- EXERCISE PROMPT -
Could you reproduce, word for word, the stretch of the influencer marketing passage from "In this post, I’ll" through "almost always fixable."?

---- SOURCE PASSAGE

You’ve hired your first influencer and have received a draft of her initial promotion — a review of your product for her social media followers.

This is “Part 7” of my influencer marketing series. I’ve covered what it is, why use it, setting relevant goals, picking the right channels, targeting influencers, and convincing those influencers to promote your product.

In this post, I’ll address how to analyze and utilize the work of your influencers.

Revisions

Before moving forward with the influencer’s first promotion, make sure the basics are covered.

  • Did the influencer tag your company or reference your URLs? Missing information is usually the big culprit here, such as neglecting to use your landing page URL or properly tagging the brand. This is almost always fixable.
  • Is the influencer’s review accurate? Everyone loves glowing reviews, but they need to be grounded in reality. Be wary of outrageous claims and false advertising that might draw the attention of the U.S. Federal Trade Commission or other governing bodies. Factual, positive reviews are what you need.
  • Did the influencer miss a key piece of the project? Mistakes happen, but you have a valid reason to request revisions if, for instance, you agreed to buy an Instagram story and were instead delivered a static image post. But an influencer providing an honest review that you disagree with is not grounds to request a revision.

--------
---- DATA LINES

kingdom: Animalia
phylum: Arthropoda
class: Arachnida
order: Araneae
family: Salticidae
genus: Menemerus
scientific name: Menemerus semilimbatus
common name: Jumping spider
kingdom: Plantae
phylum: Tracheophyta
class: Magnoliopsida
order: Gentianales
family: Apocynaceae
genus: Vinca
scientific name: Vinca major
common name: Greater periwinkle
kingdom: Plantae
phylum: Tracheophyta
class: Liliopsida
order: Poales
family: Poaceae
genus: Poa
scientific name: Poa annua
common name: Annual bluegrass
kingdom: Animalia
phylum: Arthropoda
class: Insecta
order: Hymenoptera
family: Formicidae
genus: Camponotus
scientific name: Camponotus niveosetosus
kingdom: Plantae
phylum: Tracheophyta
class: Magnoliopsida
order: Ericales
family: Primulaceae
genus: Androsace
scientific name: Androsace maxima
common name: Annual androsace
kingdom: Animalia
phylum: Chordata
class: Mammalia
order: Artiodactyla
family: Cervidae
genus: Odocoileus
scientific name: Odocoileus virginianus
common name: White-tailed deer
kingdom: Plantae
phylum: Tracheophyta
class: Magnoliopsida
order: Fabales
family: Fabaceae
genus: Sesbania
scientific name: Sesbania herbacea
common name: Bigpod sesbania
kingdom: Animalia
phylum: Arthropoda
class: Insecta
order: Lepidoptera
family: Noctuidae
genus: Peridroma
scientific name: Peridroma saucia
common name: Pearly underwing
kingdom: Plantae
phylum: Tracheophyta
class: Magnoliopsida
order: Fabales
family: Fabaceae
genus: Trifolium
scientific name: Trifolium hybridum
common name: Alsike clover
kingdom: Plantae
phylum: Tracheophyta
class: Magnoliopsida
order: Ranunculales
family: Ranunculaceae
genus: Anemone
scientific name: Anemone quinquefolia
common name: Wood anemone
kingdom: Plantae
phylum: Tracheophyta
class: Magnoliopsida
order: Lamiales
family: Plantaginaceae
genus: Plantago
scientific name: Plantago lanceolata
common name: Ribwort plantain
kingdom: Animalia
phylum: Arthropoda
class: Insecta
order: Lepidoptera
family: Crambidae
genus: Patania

--------

- EXERCISE ANSWER -
In this post, I’ll address how to analyze and utilize the work of your influencers.

Revisions

Before moving forward with the influencer’s first promotion, make sure the basics are covered.

  • Did the influencer tag your company or reference your URLs? Missing information is usually the big culprit here, such as neglecting to use your landing page URL or properly tagging the brand. This is almost always fixable.